Texas A&M: Researchers Developing Model To Predict Hypoglycemic Events
Over 30 million people in the United States have diabetes — approximately 10.5% of the country’s population — with 1.5 million new diagnoses made each year and an estimated annual cost exceeding $300 billion.
Because of the acute and severe consequences of hypoglycemia (low blood sugar), the fear of it often leads to less aggressive insulin therapy, ultimately increasing the long-term exposure of hyperglycemia (high blood sugar). In order to optimize the management of diabetes, the long-term risks associated with hyperglycemia must be balanced with the risks for hypoglycemia.
Madhav Erraguntla, associate professor of practice in the Wm Michael Barnes ’64 Department of Industrial and Systems Engineering, and Balakrishna Haridas, professor of practice in the Department of Biomedical Engineering, are working to develop a prediction model for hypoglycemic events that has a low false-alert rate, is highly sensitive and specific, and can be applied to new patients and to new time periods.
The main motivation for this research is to explore ways to further improve predictive performance of hypoglycemia to reduce the rate of false alarms.
“Early detection of impending hypoglycemic events based on continuous glucose monitoring (CGM) readings — with high sensitivity and specificity and low false alarm rates — can help patients with diabetes better manage hypoglycemia and their overall health,” Erraguntla said.
The accurate hypoglycemia alerts proposed by the team will allow patients to better manage diabetes by reducing the fear of hypoglycemia.
The research was performed on de-identified, retrospective data, i.e., data already in existence.

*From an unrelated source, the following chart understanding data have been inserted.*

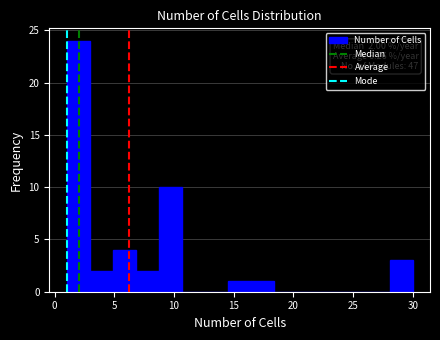

Around what value on the x-axis is the tallest bar? Give the approximate position of its centre, as read against the axis.

2.0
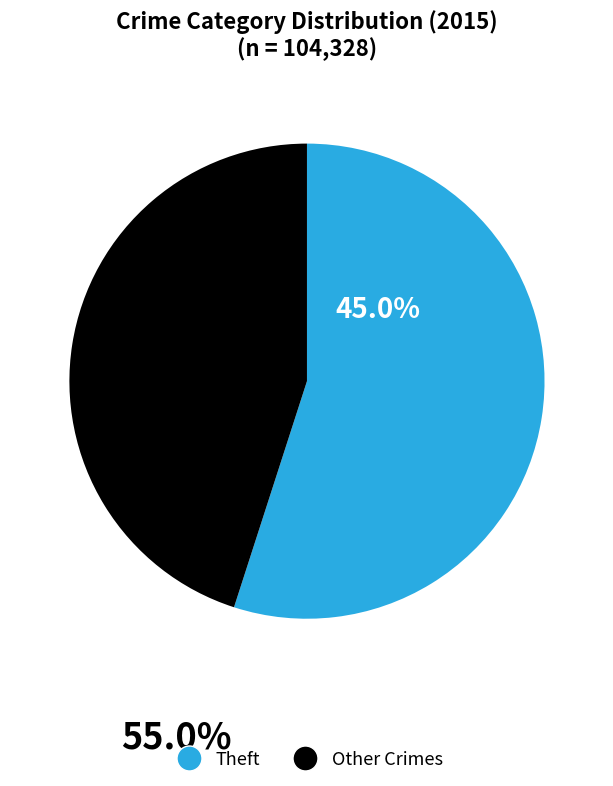

How many slices are in this pie chart?

2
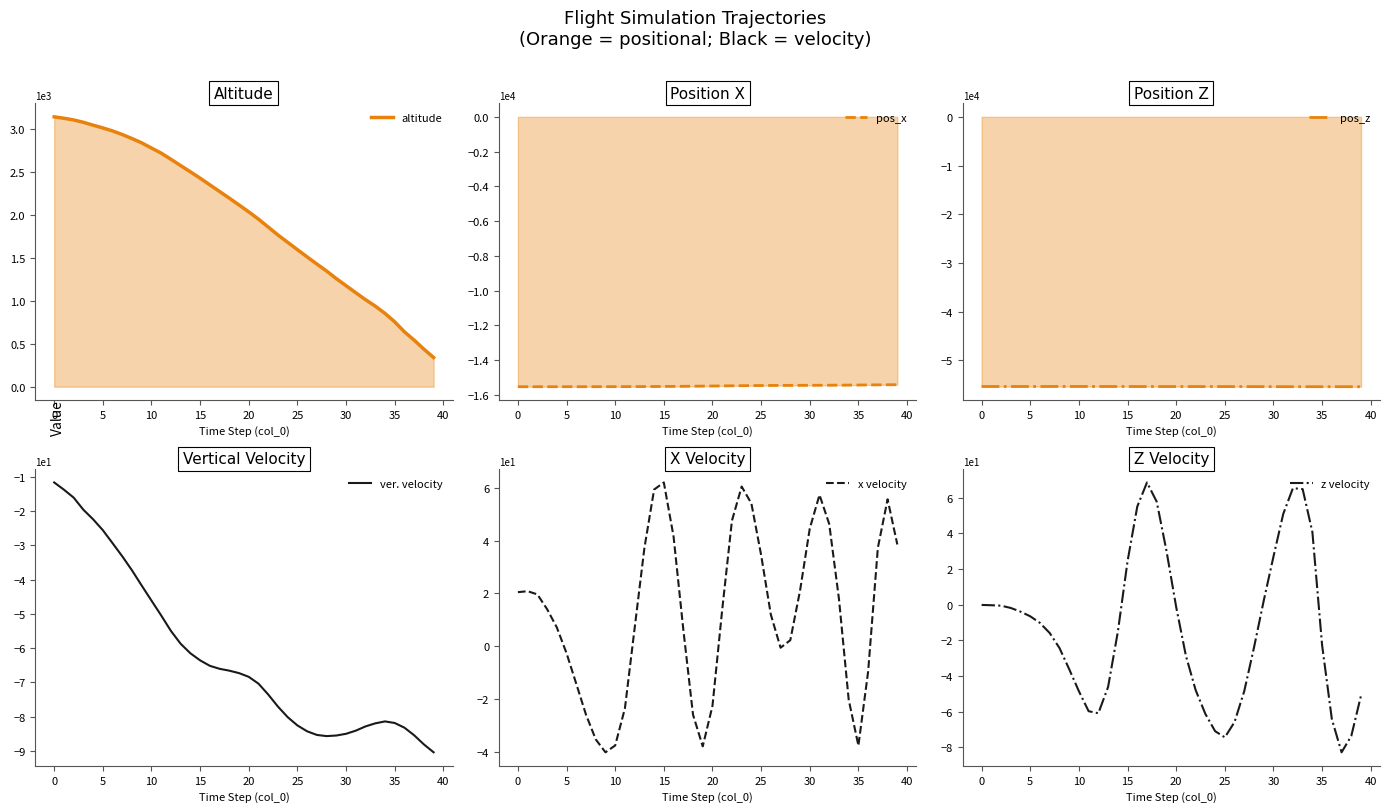

True or false: pos_z and z velocity intersect in this chart.

False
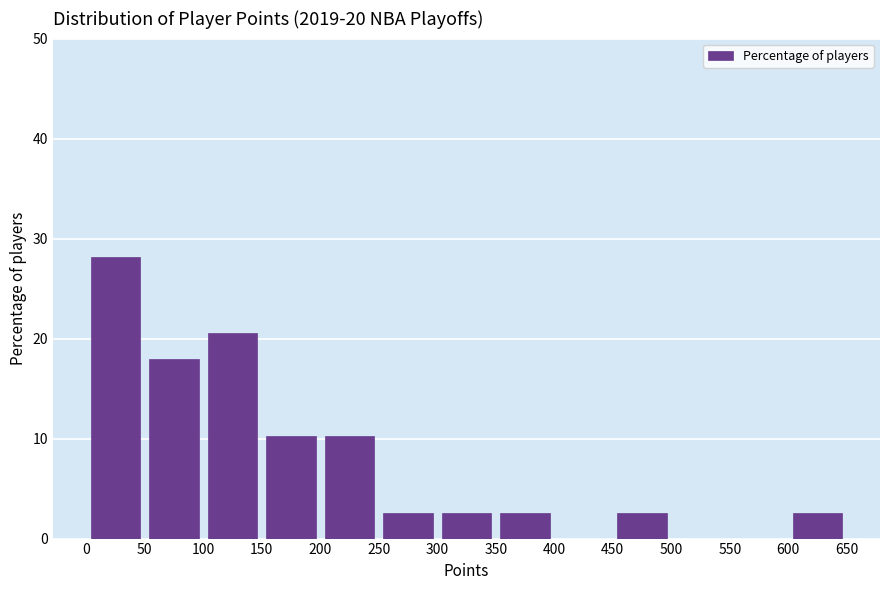

How tall is the bar that spans 50 to 100 on the x-axis? The values are not printed on the chart, so give them approximately, as read against the axis.

18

The research team obtained CGM datasets from 110 pediatric patients with Type 1 diabetes over the course of 30 to 90 days. The data was comprised of over 1.6 million CGM values under normal living conditions and analyzed using machine-learning algorithms.
Instead of focusing on all hypoglycemic events, the team focused on sustained hypoglycemic events, defined as glucose values less than 70 mg/deciliter, for at least 15 minutes. Focusing on persistent events rather than transient events led to better model performance.

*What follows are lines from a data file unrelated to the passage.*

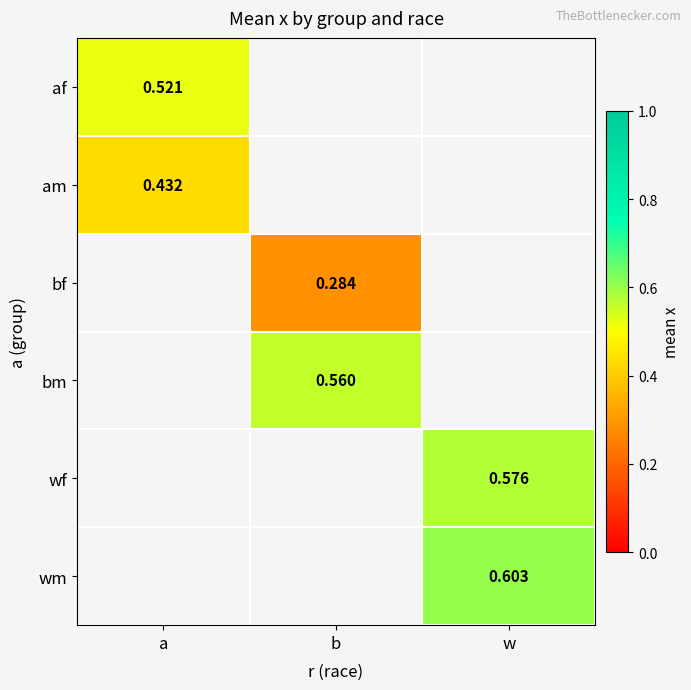

What is the greatest value displayed?

0.6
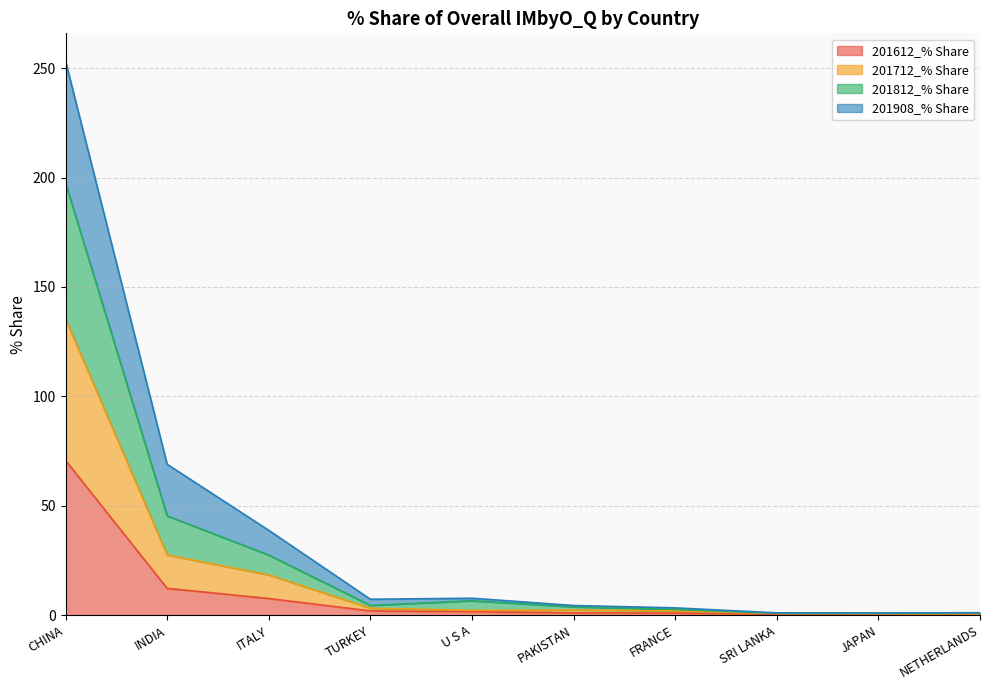

True or false: 201712_% Share has a value of 1.0 at NETHERLANDS.

True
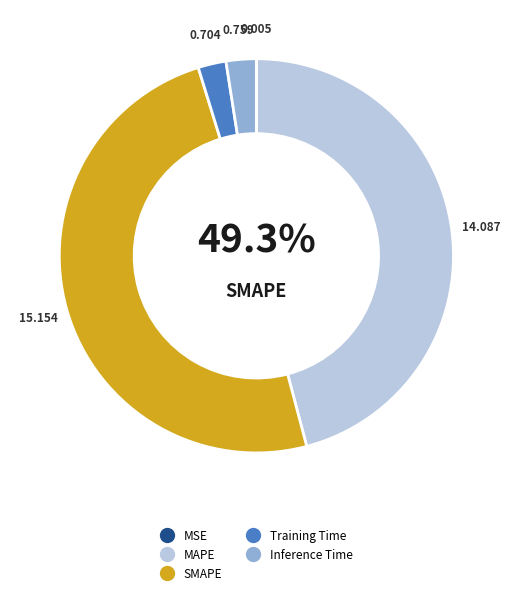

How many slices are in this pie chart?

5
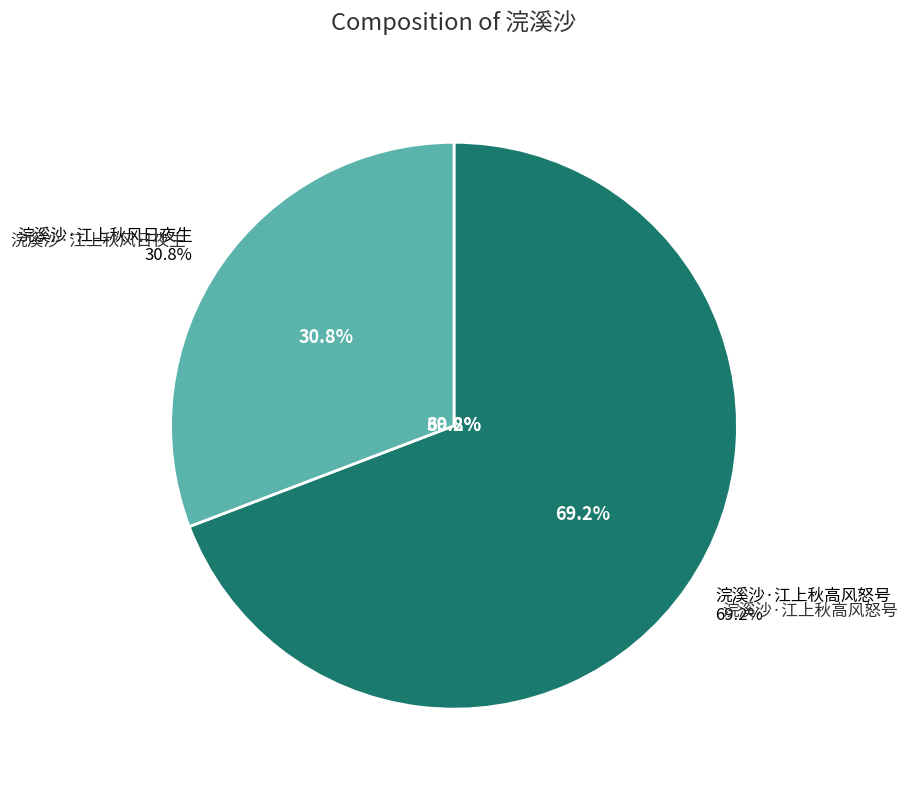

The 浣溪沙·江上秋风日夜生 slice represents 39% of the pie. True or false?

False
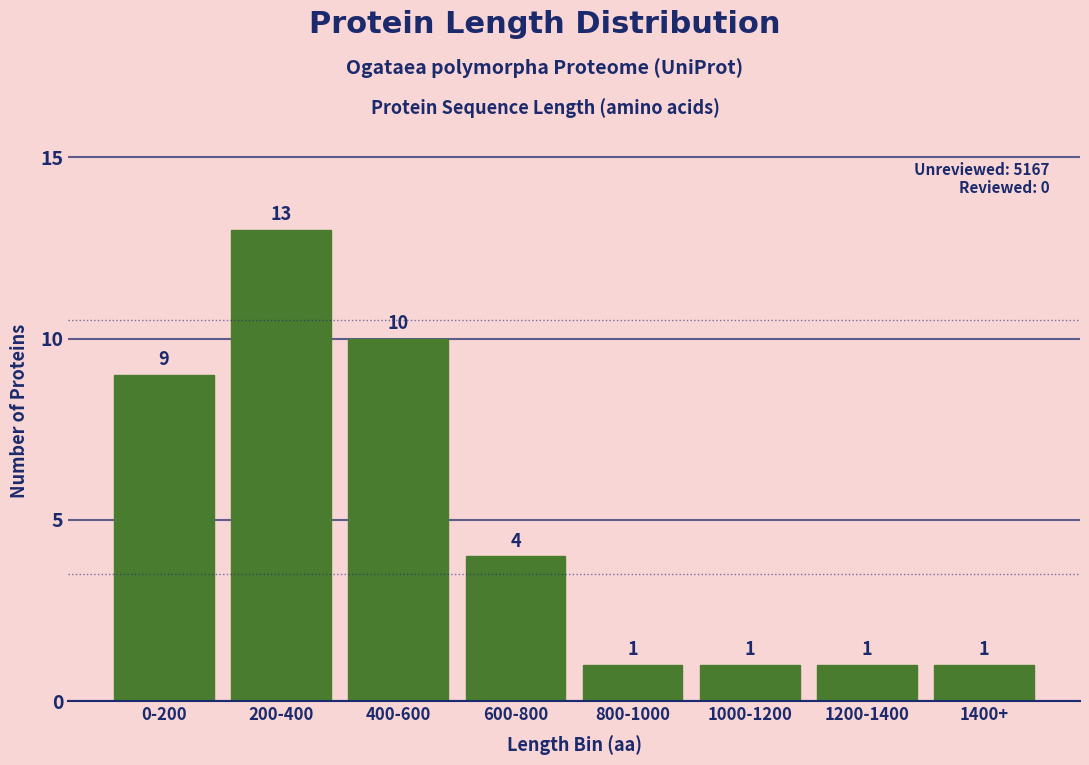

Reading left to right, list all the values displayed in this chart.

0-200=9	200-400=13	400-600=10	600-800=4	800-1000=1	1000-1200=1	1200-1400=1	1400+=1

In prior research, the team developed a machine learning algorithm that detects hypoglycemia 30 minutes in advance using CGM readings. The team was able to achieve sensitivity (true positive rate) and specificity rates (true negative rate) of more than 90% accuracy. However, due to a small number of hypoglycemic events compared with non-hypoglycemic events, even this relatively high sensitivity and specificity can lead to false-alert rates of around 80%, which can result in patients taking unnecessary actions to avoid hypoglycemia.
Improving specificity in such highly imbalanced situations will reduce the false-alert rate and therefore improve user experience and trust in the alerts.
The machine-learning model ultimately developed accurately predicted, sustained events with more than 97% sensitivity and specificity for time frames of both 30 and 60 minutes into the future. The false-alert rate was kept to less than 25%, compared to around 80% when focused on all hypoglycemic events. In other words, only one out of four alerts are potentially false, compared to four out of five alerts being false before.
An additional benefit is that while the model focused on sustained hypoglycemic events, more than 61% of the transient hypoglycemic events are still detected as false positives by the model.
“The results of this research take us one more step closer to effectively managing diabetes and the huge burden it places on our health care,” Erraguntla said.